The best products (or those that receive the most awards) would usually need be presented as a fully-rounded product idea together with a nice package and a functional demonstrator. If it all works out, you can develop the concept and test your idea with end-customers as there are quite a few other workshop participants around. However, H&A hackathons are also perfect events to build and validate one aspect of your design or test your product concept only partially. The most important is to set a realistic target that helps you to move forward within the given time frame. Working towards a holistic product demonstrator does not necessarily help you to focus on the key problems that you want to solve.
Our team wanted to create an immersive experience connecting VR with an exercise device such as treadmill, rower etc. The idea was to give an extra incentive for those sitting behind their desk all day to get up and move a bit. Since we had a gym bike with us from which we could easily read the speed from and we had team members familiar with building 3D interactive environments, the most crucial decision that we had to take was whether to use a head-mounted display or to build a solution with a projector and a panoramic screen. We decided to go for the latter for two reasons. Firstly, such opportunities to build something physical with all the available resources (people, materials, space and tools) are scarce. Secondly, we got some initial positive responses from potential end-users.
A truncated icosahedron
We picked this geometry for a couple of reasons. The volume of this Archimedean solid seemed to be right considering that it should accommodate some moderate movement of human body yet provide a screen for projection of the virtual environment. Since it is made of regular polygons, it is also fairly easy to manufacture from sheet material. The truncated icosahedron is composed of regular hexagons and pentagons (think of a football/soccer ball). We drew those hexagons and pentagons and modelled by hand in Rhino*. Then designed connectors for polygons and sent drawings to Eccom (thanks guys!) for laser cutting. Polygons were cut from 4mm plywood and connectors from 8mm. 30 minutes of assembly and our VR cave was ready!

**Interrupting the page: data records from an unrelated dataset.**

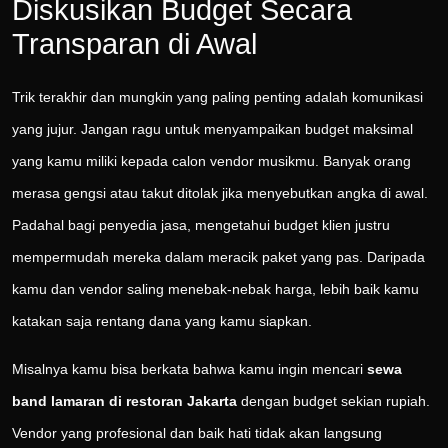
Diskusikan Budget Secara
Transparan di Awal
Trik terakhir dan mungkin yang paling penting adalah komunikasi
yang jujur. Jangan ragu untuk menyampaikan budget maksimal
yang kamu miliki kepada calon vendor musikmu. Banyak orang
merasa gengsi atau takut ditolak jika menyebutkan angka di awal.
Padahal bagi penyedia jasa, mengetahui budget klien justru
mempermudah mereka dalam meracik paket yang pas. Daripada
kamu dan vendor saling menebak-nebak harga, lebih baik kamu
katakan saja rentang dana yang kamu siapkan.
Misalnya kamu bisa berkata bahwa kamu ingin mencari
sewa
band lamaran di restoran Jakarta
dengan budget sekian rupiah.
Vendor yang profesional dan baik hati tidak akan langsung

Time to test it! You jump on the bike, select your track and off you go. Unfortunately, we only managed to build in the one-way interactivity from the gym bike to the VR, but it was enough to validate our design assumption. Panoramic screen and an exercise device work very nicely together. You do get a very good sense of being immersed into the environment and that can be further improved by including appropriate projection mapping technology.
*As a pathological computational designer my first instinct is always to search for scripts that handle the geometry even if it is a simple one. It is not always the right thing to do due the time restriction, but I did eventually mange to find some moments to finish this Grasshopper script to create the truncated icosahedron. Please feel free to download the truncated icosahedron GH script it from here and use it anyhow you like. It works with Grasshopper (version 0.9.0076) and you need to have the Weaverbird mesh editor installed.